Filed under: Blogs, Books, Ideas, Literature, Writing | Tags: Identity, Literature, Rant, Writing
Sound Taste’s latest entry, A Universal History of Infamy, sparked the motors this morning. A fantastic post. Not only does she point out a lacuna in American literary criticism (a patent “…lack of imagination”), she ties it to the poor habit that can’t seem to think of Latin American literature as anything other than magical realism.
It is a point well-worth reiterating.
Maybe it’s that Jose Saldivar’s”The Dialectics of Our America” is current subway reading and that precious spare time has become consumed with the meaning of identity in current ponderings, but this question of ‘realness’ as a cipher for a personal identity has been bothersome.

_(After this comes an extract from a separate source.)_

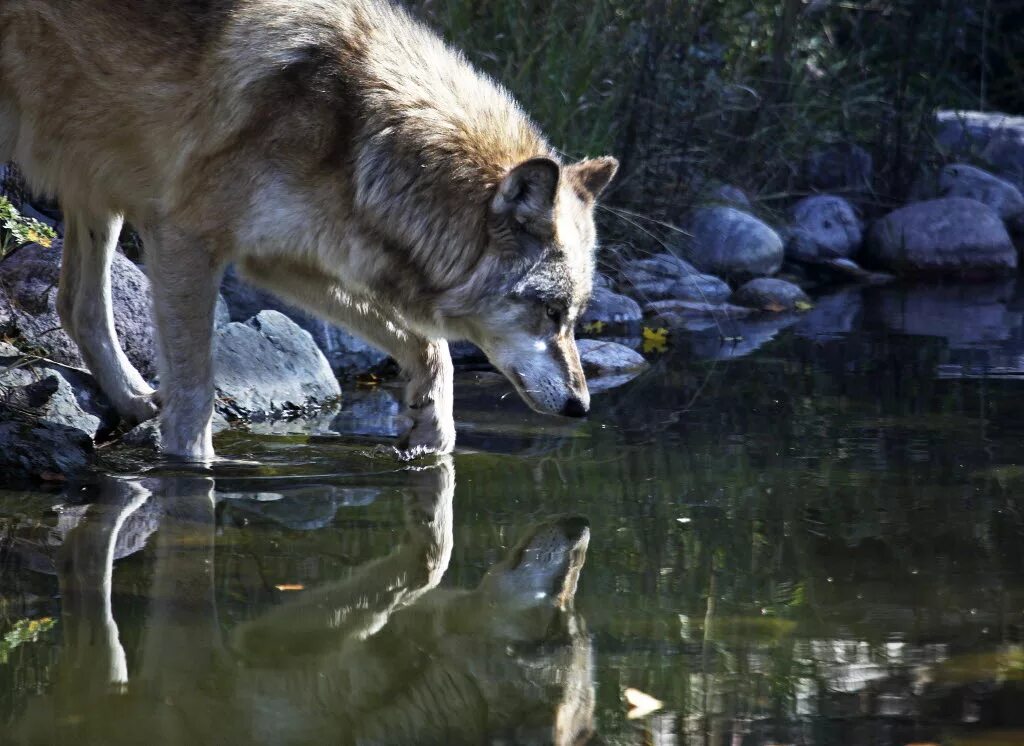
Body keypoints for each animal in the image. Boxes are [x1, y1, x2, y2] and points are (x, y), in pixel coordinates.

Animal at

Does the drive for ‘realness’ through appropriating the experience of ‘the other’ (well-intended or not) serve to fostering identity in the face of groundlessness? Another question: what are editors and marketers at the big (sinking) houses (and the critics they give free shit to) thinking when they promote crappy reading? It points to a market-driven logic that’s simply dizzying. Just a few paragraphs in, and we already find ourselves in a thicket of ethical issues regarding identity, commodity, and the production of meaning.
But maybe the dirty secret is that personal dirt sells books. The kookier the habit, the deeper the suffering, the better to move units under the guise of real criticism, the thought seems to go. Why not vindicate one’s moral superiority as a reader-observer in the manner we seem to enjoy watching train wrecks unfold nightly on reality television shows ginned up to produce such marvelous human drama?
Besides, why should I care if Bolaño shoveled smack? This 19th-century way of thinking that writing, even fiction, is a mode of self-disclosure is so bankrupt. It lends itself to the pseudo-profound thoughts that writing and language are simple reproductions or reflections of reality. What a cruel and depressing way to treat the gift of language.